## START TEXT PROVIDED
On the first day of trial, before the jury was sworn in, the court conducted a hearing regarding whether the tapes of certain recorded conversations were authentic. During the prosecution’s direct examination of a witness, the defendant asked if he could speak to the trial judge “privately.” The trial judge replied, “No, sir. It’s not allowed.” When the defendant again attempted to speak to the trial judge, the following exchange occurred:

THE COURT: Mr. Sweeney, you are represented by very, very competent counsel. One of the things that lawyers worry about a great deal is somebody saying something that’s going to harm their case. For that reason, we have a general rule that we do not allow individuals who are represented by counsel to speak unless they’ve been put on the stand by their lawyer.
MR. SWEENEY: Yes, sir, I understand that. You told me that the other day. But this tape number two—
THE COURT: Mr. Carroll will make any arguments for you that have to be made.
## END TEXT PROVIDED
PROBLEMS TO SOLVE
a. According to the trial excerpt, who will make any necessary arguments for Mr. Sweeney?
b. Reproduce the trial excerpt from "THE COURT: Mr. Sweeney, you" to "to be made.".
## START PROVIDED RECORDS
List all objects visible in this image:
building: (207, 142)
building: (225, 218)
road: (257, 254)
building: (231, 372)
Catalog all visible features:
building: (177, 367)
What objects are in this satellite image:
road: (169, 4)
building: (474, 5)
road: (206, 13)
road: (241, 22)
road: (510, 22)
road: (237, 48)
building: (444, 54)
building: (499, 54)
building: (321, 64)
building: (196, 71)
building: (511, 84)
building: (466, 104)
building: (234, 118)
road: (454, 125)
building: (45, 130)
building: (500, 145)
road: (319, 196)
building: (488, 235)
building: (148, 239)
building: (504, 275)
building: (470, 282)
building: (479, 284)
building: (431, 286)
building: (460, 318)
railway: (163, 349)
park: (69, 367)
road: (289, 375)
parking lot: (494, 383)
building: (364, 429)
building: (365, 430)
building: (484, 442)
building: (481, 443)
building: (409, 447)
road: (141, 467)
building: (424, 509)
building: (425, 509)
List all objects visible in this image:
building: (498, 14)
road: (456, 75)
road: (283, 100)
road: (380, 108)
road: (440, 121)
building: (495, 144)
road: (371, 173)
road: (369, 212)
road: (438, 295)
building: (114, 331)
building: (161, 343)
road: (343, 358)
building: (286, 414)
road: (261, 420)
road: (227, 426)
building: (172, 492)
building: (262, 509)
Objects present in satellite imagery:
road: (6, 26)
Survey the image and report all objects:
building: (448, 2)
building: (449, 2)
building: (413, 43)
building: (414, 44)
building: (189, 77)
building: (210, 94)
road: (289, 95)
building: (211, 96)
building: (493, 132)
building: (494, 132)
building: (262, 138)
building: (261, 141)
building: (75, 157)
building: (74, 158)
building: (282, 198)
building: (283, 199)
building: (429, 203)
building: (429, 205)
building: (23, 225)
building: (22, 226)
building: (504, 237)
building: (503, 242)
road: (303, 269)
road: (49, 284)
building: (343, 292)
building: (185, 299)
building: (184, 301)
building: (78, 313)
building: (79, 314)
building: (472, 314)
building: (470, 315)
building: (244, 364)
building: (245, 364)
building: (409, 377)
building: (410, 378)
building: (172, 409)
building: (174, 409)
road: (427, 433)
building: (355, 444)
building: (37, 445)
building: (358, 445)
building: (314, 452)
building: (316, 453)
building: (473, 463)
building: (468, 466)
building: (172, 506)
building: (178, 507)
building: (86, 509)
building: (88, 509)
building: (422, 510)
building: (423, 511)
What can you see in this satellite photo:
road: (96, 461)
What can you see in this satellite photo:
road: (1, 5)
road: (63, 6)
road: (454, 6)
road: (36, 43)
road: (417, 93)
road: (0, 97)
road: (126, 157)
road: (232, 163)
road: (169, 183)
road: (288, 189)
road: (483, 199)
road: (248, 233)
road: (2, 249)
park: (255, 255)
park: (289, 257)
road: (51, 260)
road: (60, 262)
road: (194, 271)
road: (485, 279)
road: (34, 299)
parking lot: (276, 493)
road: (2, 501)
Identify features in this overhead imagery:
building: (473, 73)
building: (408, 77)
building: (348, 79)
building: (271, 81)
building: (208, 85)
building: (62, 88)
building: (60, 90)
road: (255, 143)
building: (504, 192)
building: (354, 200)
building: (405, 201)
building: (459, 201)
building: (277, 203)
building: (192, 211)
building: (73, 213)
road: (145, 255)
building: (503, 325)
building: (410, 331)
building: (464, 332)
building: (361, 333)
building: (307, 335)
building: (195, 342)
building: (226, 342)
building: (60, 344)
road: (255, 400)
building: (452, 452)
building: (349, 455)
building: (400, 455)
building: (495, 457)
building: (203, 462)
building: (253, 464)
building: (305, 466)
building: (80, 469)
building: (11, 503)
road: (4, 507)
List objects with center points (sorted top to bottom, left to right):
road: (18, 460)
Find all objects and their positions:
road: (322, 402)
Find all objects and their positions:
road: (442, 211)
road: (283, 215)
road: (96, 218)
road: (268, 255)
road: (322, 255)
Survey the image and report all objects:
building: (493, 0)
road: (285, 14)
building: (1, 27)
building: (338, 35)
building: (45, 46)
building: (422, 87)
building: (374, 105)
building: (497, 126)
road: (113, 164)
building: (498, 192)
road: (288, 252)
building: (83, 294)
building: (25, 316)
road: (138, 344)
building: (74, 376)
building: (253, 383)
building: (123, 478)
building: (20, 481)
## END PROVIDED RECORDS
RESULTS OF THE TASKS
a. Mr. Carroll

b.
THE COURT: Mr. Sweeney, you are represented by very, very competent counsel. One of the things that lawyers worry about a great deal is somebody saying something that’s going to harm their case. For that reason, we have a general rule that we do not allow individuals who are represented by counsel to speak unless they’ve been put on the stand by their lawyer.
MR. SWEENEY: Yes, sir, I understand that. You told me that the other day. But this tape number two—
THE COURT: Mr. Carroll will make any arguments for you that have to be made.